For international conservationists, the turning of the year is marked not by changing seasons but by international travel opportunities – and this year September is a bumper month. It opens with the IUCN World Conservation Congress in the hyper-remote Hawai’i, and ends with the 17th Conference of the Parties to the Convention on International Trade in Endangered Species (CITES) in Johannesburg.
Looking at the website for the CITES COP, I was greatly struck by its logo. Hats off to the graphic designers, who have created the unmistakable outline of a white rhinoceros from the silhouettes of other species, pangolin, eagle, hammerhead shark, elephant and lion to name just a few. Moreover, it is all in savanna orange, with the African continent as its green heart, deep in the rhino’s chest. The choice of the rhino outline works at several levels – because the recovery of white rhinoceros is one of the great South African success stories of the twentieth century, and because the debate about trade in rhino horn is currently a key issue for CITES.
So, even by the high standards of conservation graphic design, the CITES logo is wonderfully striking, encapsulating what CITES is for, and speaking clearly to the conservation vision of its South African hosts. At CITES COPs, it is always rhino time.
But looking at the COP17 rhino more carefully, I began to see it a bit differently. Rather than clocking the species, I began to notice the absences. Deconstructing the image stimulated two uncomfortable reflections on the way conservation sees itself.

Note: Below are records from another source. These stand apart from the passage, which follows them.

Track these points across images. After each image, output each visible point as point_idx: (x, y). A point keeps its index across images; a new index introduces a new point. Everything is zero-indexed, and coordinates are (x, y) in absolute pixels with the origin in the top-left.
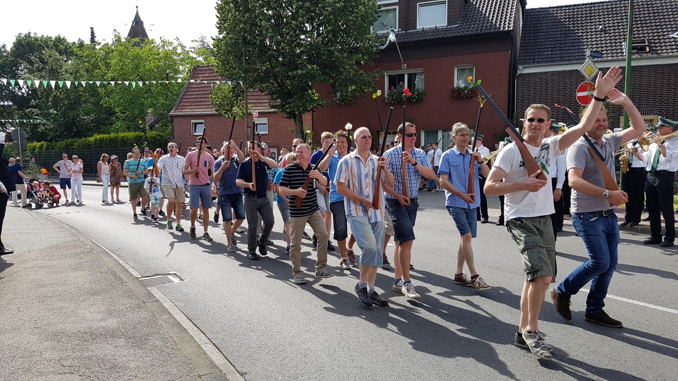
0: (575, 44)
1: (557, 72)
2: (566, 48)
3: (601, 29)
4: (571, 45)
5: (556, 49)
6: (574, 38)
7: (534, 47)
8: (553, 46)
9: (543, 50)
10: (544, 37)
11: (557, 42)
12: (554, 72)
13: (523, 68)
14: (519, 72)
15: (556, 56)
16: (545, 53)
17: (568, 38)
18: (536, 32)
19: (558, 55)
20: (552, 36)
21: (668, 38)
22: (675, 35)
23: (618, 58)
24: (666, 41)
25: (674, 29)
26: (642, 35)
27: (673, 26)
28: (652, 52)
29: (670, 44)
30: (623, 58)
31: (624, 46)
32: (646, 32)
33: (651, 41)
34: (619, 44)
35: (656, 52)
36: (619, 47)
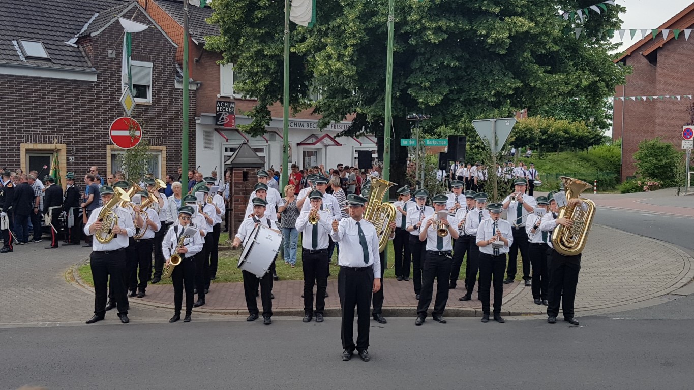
21: (65, 46)
22: (72, 42)
23: (16, 63)
24: (64, 48)
25: (67, 35)
26: (33, 35)
27: (66, 30)
28: (53, 61)
29: (71, 53)
30: (21, 63)
31: (17, 47)
32: (37, 31)
33: (47, 46)
34: (8, 42)
35: (59, 62)
36: (11, 48)
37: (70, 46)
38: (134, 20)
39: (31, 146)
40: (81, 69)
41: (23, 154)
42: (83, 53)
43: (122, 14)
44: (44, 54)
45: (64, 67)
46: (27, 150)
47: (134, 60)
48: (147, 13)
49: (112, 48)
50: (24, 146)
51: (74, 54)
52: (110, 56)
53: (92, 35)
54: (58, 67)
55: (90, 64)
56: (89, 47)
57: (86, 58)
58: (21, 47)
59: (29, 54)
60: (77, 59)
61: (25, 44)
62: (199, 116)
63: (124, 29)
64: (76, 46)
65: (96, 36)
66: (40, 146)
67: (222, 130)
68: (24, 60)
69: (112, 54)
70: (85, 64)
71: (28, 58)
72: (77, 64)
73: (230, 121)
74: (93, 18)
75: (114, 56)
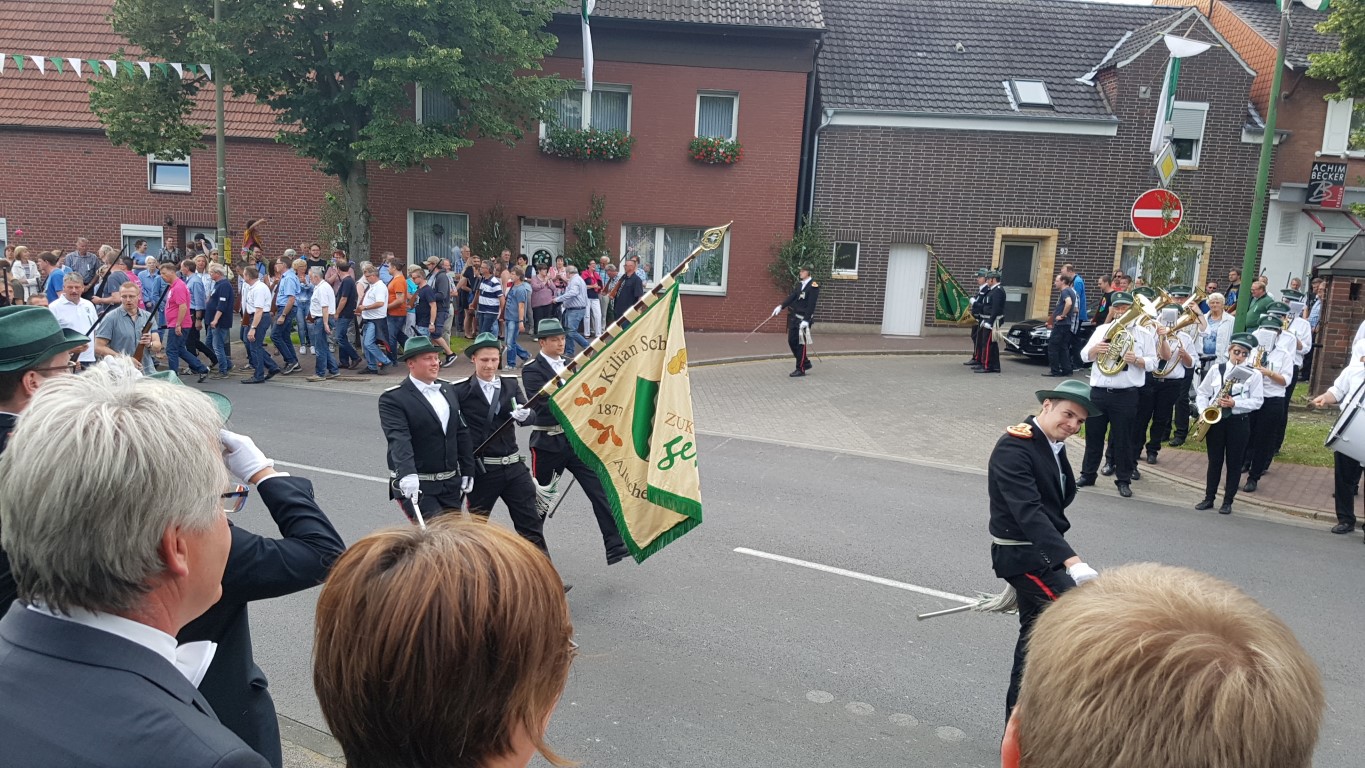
0: (919, 75)
1: (894, 128)
2: (903, 81)
3: (960, 50)
4: (911, 74)
5: (888, 80)
6: (914, 61)
7: (844, 70)
8: (878, 73)
9: (864, 79)
10: (859, 51)
11: (886, 66)
12: (889, 128)
13: (836, 113)
14: (824, 122)
15: (891, 95)
16: (870, 86)
17: (904, 60)
18: (841, 36)
19: (896, 95)
20: (874, 52)
21: (1077, 84)
22: (1086, 79)
23: (1004, 114)
24: (1075, 89)
25: (1082, 68)
26: (1033, 72)
27: (1079, 62)
28: (1057, 108)
29: (1083, 96)
30: (1012, 114)
31: (1008, 91)
32: (1038, 66)
33: (1050, 86)
34: (998, 84)
35: (1063, 109)
36: (1000, 92)
37: (1084, 84)
38: (1188, 36)
39: (1009, 231)
40: (1095, 118)
41: (997, 242)
42: (1102, 94)
43: (1169, 29)
44: (1044, 99)
45: (1071, 117)
46: (1003, 236)
47: (1179, 100)
48: (1211, 24)
49: (1146, 84)
50: (1001, 231)
51: (1088, 96)
52: (1141, 96)
53: (1119, 65)
54: (1063, 116)
55: (1109, 110)
56: (1112, 84)
57: (1105, 102)
58: (1014, 90)
59: (1024, 99)
60: (1091, 103)
61: (1019, 85)
62: (1277, 188)
63: (1169, 52)
64: (1092, 84)
65: (1125, 67)
66: (1022, 231)
67: (1316, 211)
68: (1017, 109)
69: (1145, 93)
70: (1102, 111)
71: (1022, 105)
72: (1091, 110)
73: (1335, 196)
74: (1124, 39)
75: (1148, 96)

First, where are the plants? The recognizable outlines within the rhino are animals – mostly in fact mammals – the usual beauty parade of charismatic species. There are plants, but they are few and stylized: three kinds of agave or palm-like ground plants, stuck in to fill spaces at various sizes and positions. At least as reflected in this image, CITES seems chiefly to be about animals. This is not the fault of the designer, who has in fact very precisely reflected conservation’s abiding obsession with vertebrates, and the selling power of images of persecuted furry animals. There are, in fact, 301 species of plant on CITES Appendix 1, and no less than 29,592 species on Appendix 2 (for comparison, the figures for mammals are 300 and 501). Of course, plants are not so easily recognizable, certainly not as a silhouette, and the designer has carefully and cleverly chosen recognisable species. At the same time the COP17 rhino is very revealing: conservationists love animals, especially big, instantly recognisable charismatic ones.

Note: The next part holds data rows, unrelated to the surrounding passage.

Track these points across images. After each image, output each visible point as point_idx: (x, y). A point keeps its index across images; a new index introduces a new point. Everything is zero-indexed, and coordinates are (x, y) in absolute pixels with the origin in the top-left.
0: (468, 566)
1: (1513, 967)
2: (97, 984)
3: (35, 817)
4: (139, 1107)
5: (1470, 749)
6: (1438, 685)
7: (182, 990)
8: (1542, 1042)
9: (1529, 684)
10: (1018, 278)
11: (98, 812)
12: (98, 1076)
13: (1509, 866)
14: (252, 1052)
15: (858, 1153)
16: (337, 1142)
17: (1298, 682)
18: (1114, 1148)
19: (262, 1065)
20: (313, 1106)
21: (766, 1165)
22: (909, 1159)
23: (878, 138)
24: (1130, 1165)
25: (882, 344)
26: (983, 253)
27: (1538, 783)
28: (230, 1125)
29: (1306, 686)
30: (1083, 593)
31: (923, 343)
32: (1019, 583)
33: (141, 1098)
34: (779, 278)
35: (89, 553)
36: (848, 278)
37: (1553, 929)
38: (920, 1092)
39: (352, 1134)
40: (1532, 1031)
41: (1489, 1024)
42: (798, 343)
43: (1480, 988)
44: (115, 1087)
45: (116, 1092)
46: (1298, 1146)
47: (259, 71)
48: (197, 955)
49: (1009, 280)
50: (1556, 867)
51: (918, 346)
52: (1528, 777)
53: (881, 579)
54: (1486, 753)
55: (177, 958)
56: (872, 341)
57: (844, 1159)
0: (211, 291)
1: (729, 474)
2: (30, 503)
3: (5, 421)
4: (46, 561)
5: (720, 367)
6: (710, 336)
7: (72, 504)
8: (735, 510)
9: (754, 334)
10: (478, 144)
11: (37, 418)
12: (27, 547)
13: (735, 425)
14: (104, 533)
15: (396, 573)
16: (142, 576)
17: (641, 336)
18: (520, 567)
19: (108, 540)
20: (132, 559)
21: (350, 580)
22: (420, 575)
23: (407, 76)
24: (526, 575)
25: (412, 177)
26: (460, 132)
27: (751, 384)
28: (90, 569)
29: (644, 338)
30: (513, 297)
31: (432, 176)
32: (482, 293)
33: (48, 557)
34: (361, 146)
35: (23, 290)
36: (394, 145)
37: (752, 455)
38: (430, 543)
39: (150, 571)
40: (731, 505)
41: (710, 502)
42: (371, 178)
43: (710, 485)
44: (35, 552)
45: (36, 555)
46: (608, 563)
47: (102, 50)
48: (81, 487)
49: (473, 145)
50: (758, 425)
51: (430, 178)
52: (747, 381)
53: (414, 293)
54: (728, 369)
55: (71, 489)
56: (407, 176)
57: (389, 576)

The second absence is more serious. Where are the people in the COP 17 rhino? Again, there are, in fact, some there, but only three of them.: a marginal presence, and highly romanticised. The people are drawn like cave paintings of hunter-gatherers – stylized, in traditional dress, and thin. The COP 17 rhino shows people in a way that accurately reflects African conservation’s paternalist colonial gaze: a savanna continent stuffed with game, with a few local people eking out traditional lives around the edges (a vision also dear to the BBC). Conservation is not like this, and nor is wildlife trade.
The COP 17 rhino should be full of people. Where are they all? Where are the farmers, pastoralists, fishers, slum dwellers, and industrial workers and their poverty, hunger and dreams? Where are the poaching gangs, the European ‘security advisers’ with their helicopters and night vision glasses, and the game guards with their guns? Where are the middlemen, the fat cat traders, the overworked customs officers, the corrupt officials, the distracted judges? Where are the consumers, in their nice houses with their lust for fertility enhancement or jewelry or fantasy cuisine, or garden furniture, or hardwood musical instruments? Where are we, with our cars and air conditioning and aeroplanes, our boarding cards, conference badges and subsistence expenses?
We are nowhere to be seen, because we are behind the scenes. Conservation likes to imagine (and to present) its work as an engagement with wildlife, not people. So the COP 17 rhino is not a faulty image at all. It is an all-too-accurate portrayal of the conservation world, where people fly round the globe to discuss lists of rare species and their plight. And where the heavy money is spent on just a few, the biggest, the most charismatic, the most loved.
CITES listing alone does not ‘save’ species. The Convention was an extraordinary advance when it was signed in 1975, and is still important. But regulating legal trade in wild species is just one element in a much larger conservation challenge. That challenge does not lie in fine-tuning lists of species that can and cannot be legally traded. It lies in addressing human demand for land, for commodities, for fripperies and pleasures and the markets (legal and illegal) that translate it into the loss of habitat and the depletion of wild populations.
It t is what people do that matters in conservation: all of us, each in our own way sucking in the world’s resources, playing our part in hollowing out nature. And for that reason it is people that should fill the rhino.
Rhinos are important, and trade in rhino horn one of many important and thorny issues for CITES. But it is time to move on: to go beyond rhino time. We need to recognise that in conservation it is always people time.